How to create auto generated ids while reindexing?

On using reindex API for reindexing 5 TB of data, to make the process faster I would like to create auto generated ids for new index as mentioned here.How do we do it??

https://www.elastic.co/guide/en/elasticsearch/reference/current/tune-for-indexing-speed.html#_disable_swapping

Hi @praveengadugin1 ,

As the name suggest auto-generated is automatic, so you just need to remove the id field that you have and reindex your data elastic will assign an auto-generated one in "_id" field.

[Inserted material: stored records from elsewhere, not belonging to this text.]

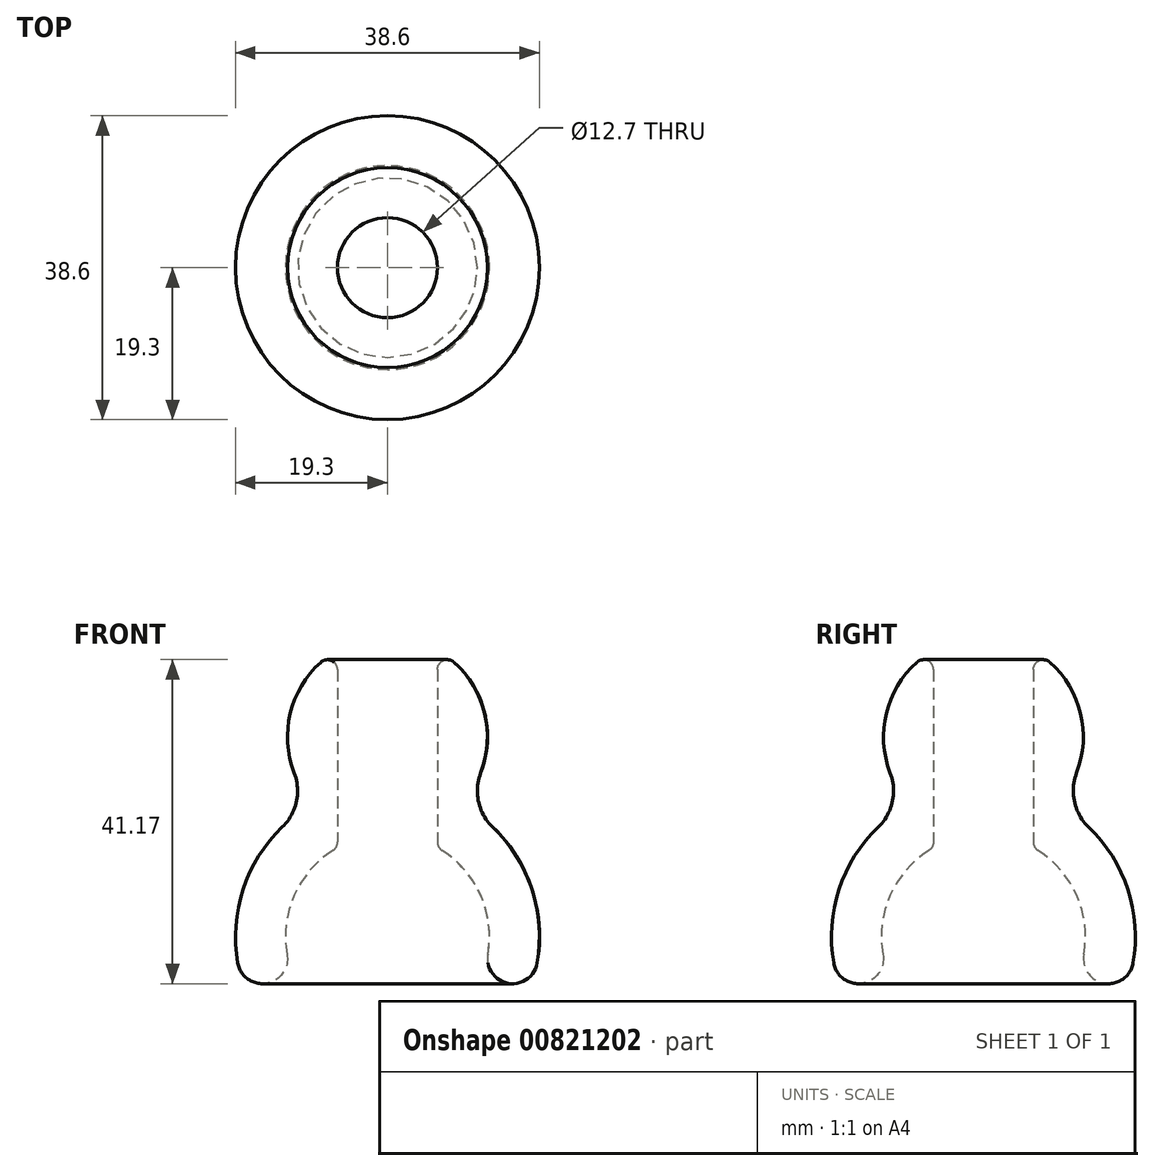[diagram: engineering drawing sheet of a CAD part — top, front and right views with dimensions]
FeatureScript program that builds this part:
annotation { "Feature Type Name" : "Feature", "Feature Type Description" : "" }
export const myFeature = defineFeature(function(context is Context, id is Id, definition is map)
    precondition{}
    {
        {
            var Q0;
            Q0=qCreatedBy(makeId("Front.planeOp"),FACE);
            var sketch = newSketch(context, id + "F0", { "sketchPlane" : qUnion([Q0])});
            skLineSegment(sketch, "E0", {"start": v(0, 59.8) * mm, "end": v(0, -59.61) * mm, "construction": true});
            skArc(sketch, "E1", {"start": v(12.76, -2.25) * mm, "mid": v(9.92, 8.33) * mm, "end": v(0, 12.95) * mm});
            skArc(sketch, "E2", {"start": v(0, 12.7) * mm, "mid": v(12.7, 25.4) * mm, "end": v(0, 38.1) * mm});
            skArc(sketch, "E3", {"start": v(19.01, -3.35) * mm, "mid": v(14.79, 12.4) * mm, "end": v(0, 19.3) * mm});
            skLineSegment(sketch, "E4", {"start": v(0, 38.1) * mm, "end": v(0, 12.95) * mm});
            skArc(sketch, "E5", {"start": v(12.76, -2.25) * mm, "mid": v(15.33, -5.93) * mm, "end": v(19.01, -3.35) * mm});
            skArc(sketch, "E6", {"start": v(11.84, 20.8) * mm, "mid": v(11.56, 17.14) * mm, "end": v(13.36, 13.93) * mm});
            skLineSegment(sketch, "E7", {"start": v(0, 0) * mm, "end": v(15.88, -2.8) * mm, "construction": true});
            skSolve(sketch);
        }
        {
            var Q0;
            {var subQ0=sQuery(id+"F0.wireOp",EDGE,"E2");var subQ1=makeQuery(id+"F0.imprint","INTERSECT",VERTEX,{"derivedFrom":[subQ0,sQuery(id+"F0.wireOp",EDGE,"E6")]});Q0=makeQuery(id+"F0.imprint","IMPRINT",FACE,{"disambiguationData":[TD([[makeQuery(id+"F0.imprint","IMPRINT",EDGE,{"disambiguationData":[TD([[subQ1,1.0]])],"derivedFrom":subQ0}),1.0]])]});}
            var Q1;
            {var subQ6=sQuery(id+"F0.wireOp",EDGE,"E5");Q1=makeQuery(id+"F0.imprint","IMPRINT",FACE,{"disambiguationData":[TD([[makeQuery(id+"F0.imprint","IMPRINT",EDGE,{"derivedFrom":subQ6}),1.0]])]});}
            var Q2;
            {var subQ0=sQuery(id+"F0.wireOp",EDGE,"E4");var subQ1=sQuery(id+"F0.wireOp",EDGE,"E1");var subQ2=makeQuery(id+"F0.imprint","INTERSECT",VERTEX,{"derivedFrom":[subQ1,subQ0]});Q2=makeQuery(id+"F0.imprint","IMPRINT",FACE,{"disambiguationData":[TD([[makeQuery(id+"F0.imprint","IMPRINT",EDGE,{"disambiguationData":[TD([[subQ2,1.0]])],"derivedFrom":subQ1}),-1.0]])]});}
            var Q3;
            {var subQ0=sQuery(id+"F0.wireOp",EDGE,"E6");Q3=makeQuery(id+"F0.imprint","IMPRINT",FACE,{"disambiguationData":[TD([[makeQuery(id+"F0.imprint","IMPRINT",EDGE,{"derivedFrom":subQ0}),-1.0]])]});}
            var Q4;
            Q4=sQuery(id+"F0.wireOp",EDGE,"E0");
            revolve(context, id + "F1", {"surfaceOperationType" : NewSurfaceOperationType.NEW, "entities" : qUnion([Q0, Q1, Q2, Q3]), "axis" : qUnion([Q4]), "revolveType" : RevolveType.FULL});
        }
        {
            var Q0;
            Q0=qCreatedBy(makeId("Top.planeOp"),FACE);
            var sketch = newSketch(context, id + "F2", { "sketchPlane" : qUnion([Q0])});
            skCircle(sketch, "E8", {"center": v(0, 0) * mm, "radius": 6.35 * mm});
            skSolve(sketch);
        }
        {
            var Q0;
            Q0=makeQuery(id+"F2.imprint","IMPRINT",FACE,{"disambiguationData":[TD([[makeQuery(id+"F2.imprint","IMPRINT",EDGE,{"derivedFrom":sQuery(id+"F2.wireOp",EDGE,"E8")}),1.0]])]});
            extrude(context, id + "F3", {"entities" : qUnion([Q0]), "operationType" : NewBodyOperationType.REMOVE, "endBound" : BoundingType.THROUGH_ALL, "depth" : 25.4 * mm, "offsetDistance" : 25.4 * mm});
        }
        {
            var Q0;
            Q0=makeQuery(id+"F3.boolean.opBoolean","INTERSECT",EDGE,{"derivedFrom":[makeQuery(id+"F1.opRevolve","SWEPT_FACE",FACE,{"disambiguationData":[OSD([sQuery(id+"F0.wireOp",EDGE,"E2")])]}),makeQuery(id+"F3.opExtrude","SWEPT_FACE",FACE,{"disambiguationData":[OSD([sQuery(id+"F2.wireOp",EDGE,"E8")])]})]});
            var Q1;
            Q1=makeQuery(id+"F3.boolean.opBoolean","INTERSECT",EDGE,{"derivedFrom":[makeQuery(id+"F1.opRevolve","SWEPT_FACE",FACE,{"disambiguationData":[OSD([sQuery(id+"F0.wireOp",EDGE,"E1")])]}),makeQuery(id+"F3.opExtrude","SWEPT_FACE",FACE,{"disambiguationData":[OSD([sQuery(id+"F2.wireOp",EDGE,"E8")])]})]});
            fillet(context, id + "F4", {"entities" : qUnion([Q0, Q1]), "radius" : 1.27 * mm, "tangentPropagation" : true, "allowEdgeOverflow" : false});
        }
    });
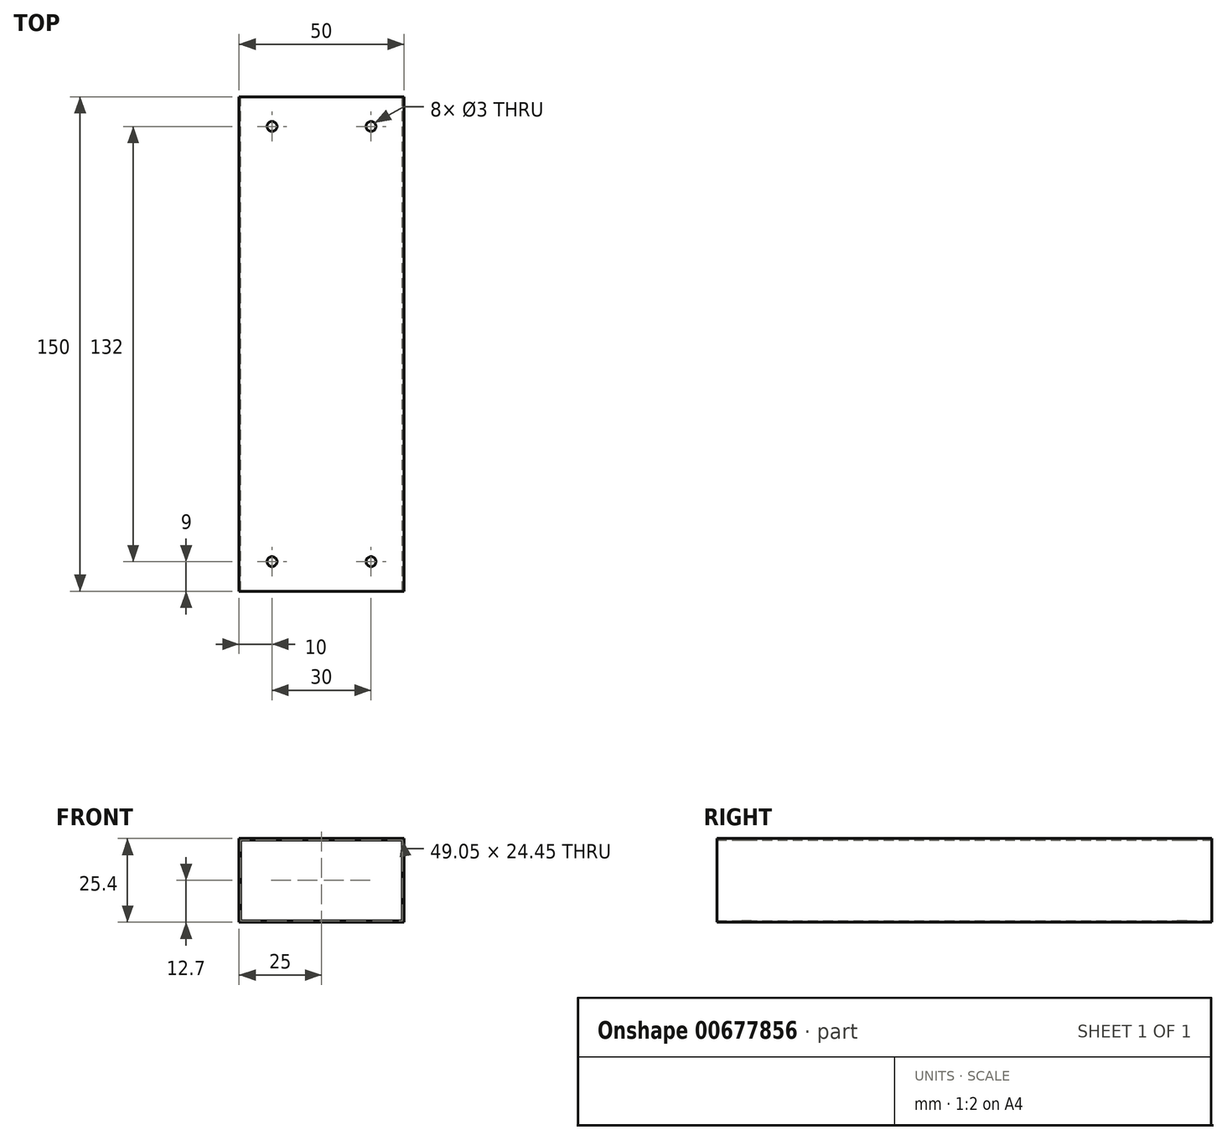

Check about ingest to remove the id field if you have one.

You can try:

POST my_index/_doc
{"foo": "bar"}

it will return:

{
  "_index" : "my_index",
  "_type" : "_doc",
  "_id" : "X80Qu2sBMcYBL_rB5lGJ",
  "_version" : 1,
  "result" : "created", 

the auto generated id is "X80Qu2sBMcYBL_rB5lGJ"

Hope it help.

2 Likes

I am linking my old post of same
Try

POST _reindex
{
  "source": {
    "index": ["twitter", "twitter2"]
  },
  "dest": {
    "index": "new_twitter"
  },
  "script": {
    "source": "ctx._id=null",
    "lang": "painless"
  }
}
2 Likes

Hi,

With TB of data I guess that ingest may be faster than script but better to make your own bench and share it here it may be useful for other people.

About ingest you can use remove processor to remove the id field.
https://www.elastic.co/guide/en/elasticsearch/reference/current/remove-processor.html

1 Like

This topic was automatically closed 28 days after the last reply. New replies are no longer allowed.